* [ASSIGNMENT] Transcribe each record exactly. Omit the pictures.

* [Data entries]
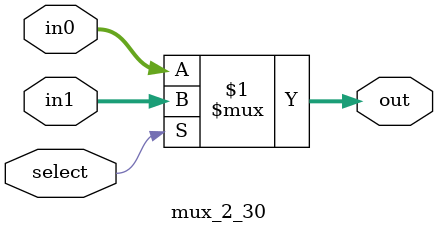
<source format=v>
module mux_2_30(out,select,in0,in1);
    input select;
    input [29:0] in0, in1;
    output [29:0] out;
    assign out = select ? in1 : in0;
endmodule
</source>
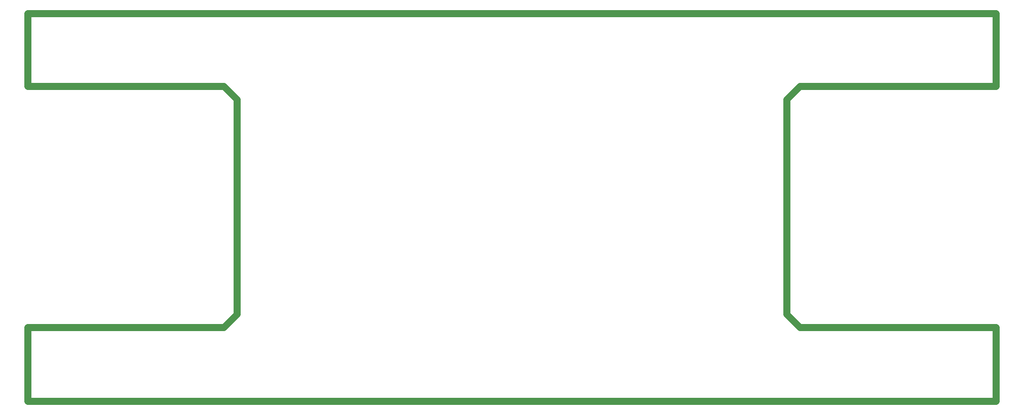
<source format=gko>
G04*
G04 #@! TF.GenerationSoftware,Altium Limited,Altium Designer,20.0.11 (256)*
G04*
G04 Layer_Color=16711935*
%FSLAX25Y25*%
%MOIN*%
G70*
G01*
G75*
%ADD32C,0.04724*%
D32*
X636929Y207874D02*
Y255906D01*
X0D02*
X636929D01*
X0Y207874D02*
Y255906D01*
Y207874D02*
X128839D01*
X137500Y199213D01*
Y57382D02*
Y199213D01*
X128839Y48720D02*
X137500Y57382D01*
X0Y48720D02*
X128839D01*
X0Y0D02*
Y48720D01*
Y0D02*
X636929D01*
Y48720D01*
X507776D02*
X636929D01*
X499114Y57382D02*
X507776Y48720D01*
X499114Y57382D02*
Y199213D01*
X507776Y207874D01*
X636929D01*
M02*

</source>
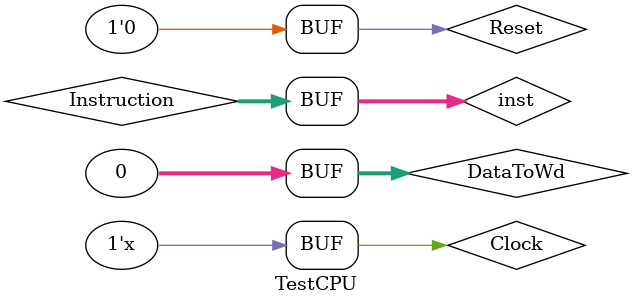
<source format=v>
`timescale 1ns / 1ps

module TestCPU;

	// Inputs
	reg [31:0] Instruction;
	reg Reset;
	reg Clock;
	reg [31:0] DataToWd;

	// Outputs
	wire [31:0] ALU_result;
	wire [31:0] Ext_Imm;
	wire [31:0] addr;
	wire [31:0] Out2,Out1;
	wire MemWrite;
	wire MemtoReg;



	// Instantiate the Unit Under Test (UUT)
	MIPS_CPU uut (
		.Instruction(Instruction), 
		.Reset(Reset), 
		.Clock(Clock), 
		.DataToWd(DataToWd), 
		.ALU_result(ALU_result), 
		.Ext_Imm(Ext_Imm), 
		.addr(addr), 
		.Out2(Out2), 
		.Out1(Out1),
		.MemWrite(MemWrite), 
		.MemtoReg(MemtoReg)
	);

	wire [31:0] inst;	
	INST_ROM	ROM(addr,inst);
	
	initial begin
		Instruction = 0;
		Reset = 1;
		Clock = 1;
		DataToWd = 0;

		#100;
		Reset = 0;
		end
	
	always begin 
		#100;
		Instruction = inst;	
		Clock = ~Clock;
	end
      
endmodule


</source>
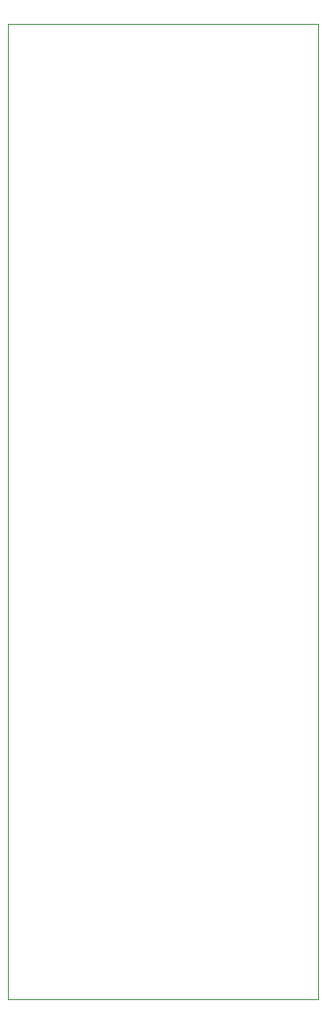
<source format=gm1>
G04 #@! TF.GenerationSoftware,KiCad,Pcbnew,(5.1.10)-1*
G04 #@! TF.CreationDate,2021-11-26T00:00:14+01:00*
G04 #@! TF.ProjectId,clockdiv,636c6f63-6b64-4697-962e-6b696361645f,rev?*
G04 #@! TF.SameCoordinates,Original*
G04 #@! TF.FileFunction,Profile,NP*
%FSLAX46Y46*%
G04 Gerber Fmt 4.6, Leading zero omitted, Abs format (unit mm)*
G04 Created by KiCad (PCBNEW (5.1.10)-1) date 2021-11-26 00:00:14*
%MOMM*%
%LPD*%
G01*
G04 APERTURE LIST*
G04 #@! TA.AperFunction,Profile*
%ADD10C,0.050000*%
G04 #@! TD*
G04 APERTURE END LIST*
D10*
X107696000Y-169418000D02*
X137414000Y-169418000D01*
X107696000Y-76200000D02*
X107696000Y-169418000D01*
X137414000Y-76200000D02*
X107696000Y-76200000D01*
X137414000Y-169418000D02*
X137414000Y-76200000D01*
M02*

</source>
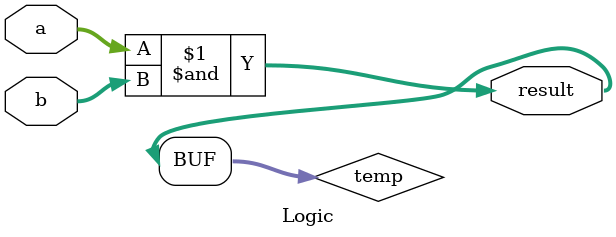
<source format=v>
module Logic(
  input [3:0] a,
  input [3:0] b,
  output [3:0] result
);

  wire [3:0] temp;

  assign temp = a & b;
  assign result = temp;

endmodule

</source>
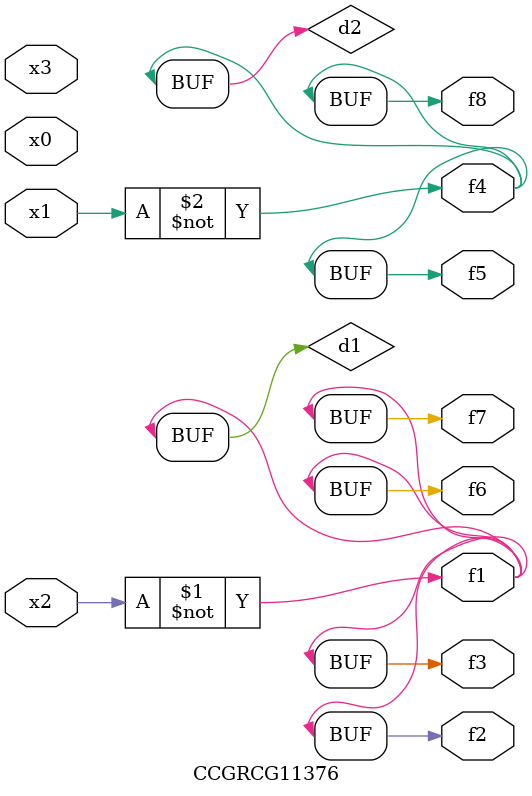
<source format=v>
module CCGRCG11376(
	input x0, x1, x2, x3,
	output f1, f2, f3, f4, f5, f6, f7, f8
);

	wire d1, d2;

	xnor (d1, x2);
	not (d2, x1);
	assign f1 = d1;
	assign f2 = d1;
	assign f3 = d1;
	assign f4 = d2;
	assign f5 = d2;
	assign f6 = d1;
	assign f7 = d1;
	assign f8 = d2;
endmodule

</source>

* [EXERCISE RESULT]
<source format=v>
module mux_2_30(out,select,in0,in1);
    input select;
    input [29:0] in0, in1;
    output [29:0] out;
    assign out = select ? in1 : in0;
endmodule
</source>
<source format=gko>
G04*
G04 #@! TF.GenerationSoftware,Altium Limited,Altium Designer,20.0.11 (256)*
G04*
G04 Layer_Color=16711935*
%FSLAX25Y25*%
%MOIN*%
G70*
G01*
G75*
%ADD32C,0.04724*%
D32*
X636929Y207874D02*
Y255906D01*
X0D02*
X636929D01*
X0Y207874D02*
Y255906D01*
Y207874D02*
X128839D01*
X137500Y199213D01*
Y57382D02*
Y199213D01*
X128839Y48720D02*
X137500Y57382D01*
X0Y48720D02*
X128839D01*
X0Y0D02*
Y48720D01*
Y0D02*
X636929D01*
Y48720D01*
X507776D02*
X636929D01*
X499114Y57382D02*
X507776Y48720D01*
X499114Y57382D02*
Y199213D01*
X507776Y207874D01*
X636929D01*
M02*

</source>
<source format=v>
`timescale 1ns / 1ps

module TestCPU;

	// Inputs
	reg [31:0] Instruction;
	reg Reset;
	reg Clock;
	reg [31:0] DataToWd;

	// Outputs
	wire [31:0] ALU_result;
	wire [31:0] Ext_Imm;
	wire [31:0] addr;
	wire [31:0] Out2,Out1;
	wire MemWrite;
	wire MemtoReg;



	// Instantiate the Unit Under Test (UUT)
	MIPS_CPU uut (
		.Instruction(Instruction), 
		.Reset(Reset), 
		.Clock(Clock), 
		.DataToWd(DataToWd), 
		.ALU_result(ALU_result), 
		.Ext_Imm(Ext_Imm), 
		.addr(addr), 
		.Out2(Out2), 
		.Out1(Out1),
		.MemWrite(MemWrite), 
		.MemtoReg(MemtoReg)
	);

	wire [31:0] inst;	
	INST_ROM	ROM(addr,inst);
	
	initial begin
		Instruction = 0;
		Reset = 1;
		Clock = 1;
		DataToWd = 0;

		#100;
		Reset = 0;
		end
	
	always begin 
		#100;
		Instruction = inst;	
		Clock = ~Clock;
	end
      
endmodule


</source>
<source format=gm1>
G04 #@! TF.GenerationSoftware,KiCad,Pcbnew,(5.1.10)-1*
G04 #@! TF.CreationDate,2021-11-26T00:00:14+01:00*
G04 #@! TF.ProjectId,clockdiv,636c6f63-6b64-4697-962e-6b696361645f,rev?*
G04 #@! TF.SameCoordinates,Original*
G04 #@! TF.FileFunction,Profile,NP*
%FSLAX46Y46*%
G04 Gerber Fmt 4.6, Leading zero omitted, Abs format (unit mm)*
G04 Created by KiCad (PCBNEW (5.1.10)-1) date 2021-11-26 00:00:14*
%MOMM*%
%LPD*%
G01*
G04 APERTURE LIST*
G04 #@! TA.AperFunction,Profile*
%ADD10C,0.050000*%
G04 #@! TD*
G04 APERTURE END LIST*
D10*
X107696000Y-169418000D02*
X137414000Y-169418000D01*
X107696000Y-76200000D02*
X107696000Y-169418000D01*
X137414000Y-76200000D02*
X107696000Y-76200000D01*
X137414000Y-169418000D02*
X137414000Y-76200000D01*
M02*

</source>
<source format=v>
module Logic(
  input [3:0] a,
  input [3:0] b,
  output [3:0] result
);

  wire [3:0] temp;

  assign temp = a & b;
  assign result = temp;

endmodule

</source>
<source format=v>
module CCGRCG11376(
	input x0, x1, x2, x3,
	output f1, f2, f3, f4, f5, f6, f7, f8
);

	wire d1, d2;

	xnor (d1, x2);
	not (d2, x1);
	assign f1 = d1;
	assign f2 = d1;
	assign f3 = d1;
	assign f4 = d2;
	assign f5 = d2;
	assign f6 = d1;
	assign f7 = d1;
	assign f8 = d2;
endmodule

</source>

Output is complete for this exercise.